Почти одновременно с Брусенковым поднялась Таисия Черненко — теперь она сама хотела задать вопрос подсудимому, она торопилась задать его, перебила Брусенкова:
— Скажите, подсудимый, вы читали книжки писателя графа Толстого?
— Разных я читывал. И когда в солдатах, и когда по чистой вышел. И графов Толстых читывал, и простых.
— Значит, вы принимаете философию графа Толстого? Так?
— Разве про то речь, барышня… Разве про то, доченька, нынче?
— Подсудимый! Народный суд, он — народный и революционный. Без барышень и без дочек. Учтите и обращайтесь к суду по закону! — снова сказал Брусенков строго, а подсудимый уже вел разговор с людьми на площади.
— Ты власть Советскую признаешь? — спрашивали его.
— Суд признал от новой власти. Которая — за Советскую. А как бы самую-то власть не признал?
— Боишься ее?
— Не боюсь. Я никакой власти не боюсь!
— Это как?
— А много я власти видывал. И цену знаю ей. Двадцать годов в солдатах, и каждый день, да и в ночь еще на нарах — она всегда с тобой рядом, власть. Каждый день давит тебя законом, а для себя закона не знает. Хотя бы установили навсегда: один закон для народу, другой — для власти. Вовсе бы для ее другой закон, вовсе легкий. Нет, власть и этак не хочет. Ей сроду никакого закона не надо! Не хочет она его!
— Ты это — про царскую или про Советскую?
— Советскую не успел углядеть, коротко она была у нас. Однако народ за ее с надеждой. А я — за народ.
— А может, это — чтобы народ был и чтобы он же был власть?
— Товарищи! — крикнул Брусенков и еще громче крикнул: — То-ва-рищи! Этого же нельзя забывать, что у нас здесь суд! Мы текущий момент с подсудимым обсуждаем, либо как? Мы до какого времени будем тут заниматься? Может, покуда беляки нас всех не переколют?! Военное же время! Призываю к порядку! Тише!
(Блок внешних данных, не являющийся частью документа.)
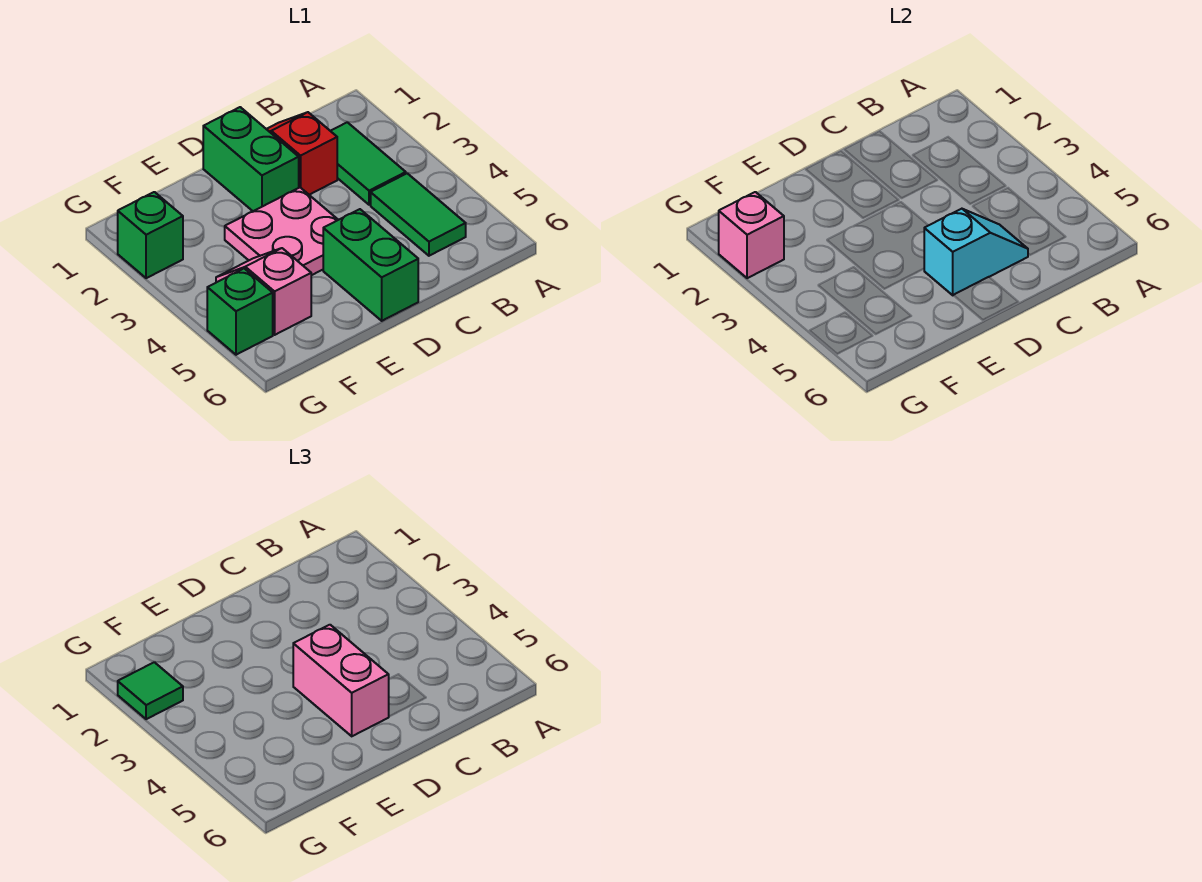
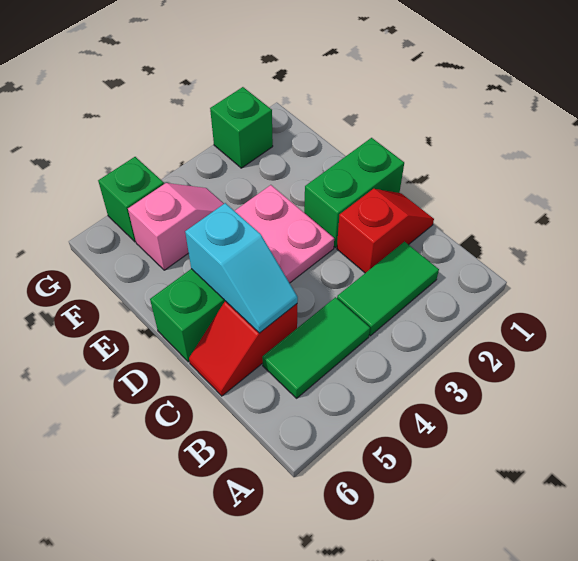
none -> red 1x2 slope [189,301,297,396]
pink 1x2 brick [293,625,389,736] -> none
pink 1x1 brick [719,192,784,278] -> none
green 1x1 tile [118,662,183,719] -> none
И он застучал кулаком о стол, а на крыльцо взобрался однорукий Толя Стрельников, командир ополчения Соленой Пади. Он всегда был своевольным, Толя Стрельников, всегда любил на народе пошуметь, а когда вернулся с фронта с культей на месте левой руки, то уже и в самом деле умел призывать, речи говорить. Его слушали и, культяпого, выбрали командиром ополчения, а когда выбирали сельского комиссара, то он совсем немногим меньше получил голосов, чем Лука Довгаль.
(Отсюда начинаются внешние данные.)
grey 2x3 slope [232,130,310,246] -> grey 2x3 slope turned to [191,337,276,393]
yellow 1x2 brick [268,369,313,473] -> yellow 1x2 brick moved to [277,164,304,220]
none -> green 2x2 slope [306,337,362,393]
Взобравшись на крыльцо к самому столу, за которым сидели члены суда, Толя взмахнул единственной рукой и, заглушая поднявшийся шум, прокричал Брусенкову:
— Ты, председатель, на народ по столу не стукай! Народ сюда прибыл не для того, чтобы ты — раз! два! три! — до трех сосчитал, а все бы глазами только сморгнули! Не фокус в балагане пришли глядеть — человека судить. Якова Власихина, вот кого! Должон я знать человека до конца, когда я сужу его, или не должон? Может, мы его стрелим, а мыслей его уж не узнаем сроду! Что касается ополчения — оно выставленное на всех дорогах, и это уже не твоя забота! Ты хотя и власть, но чисто гражданская, а за караулы отвечаю ныне я!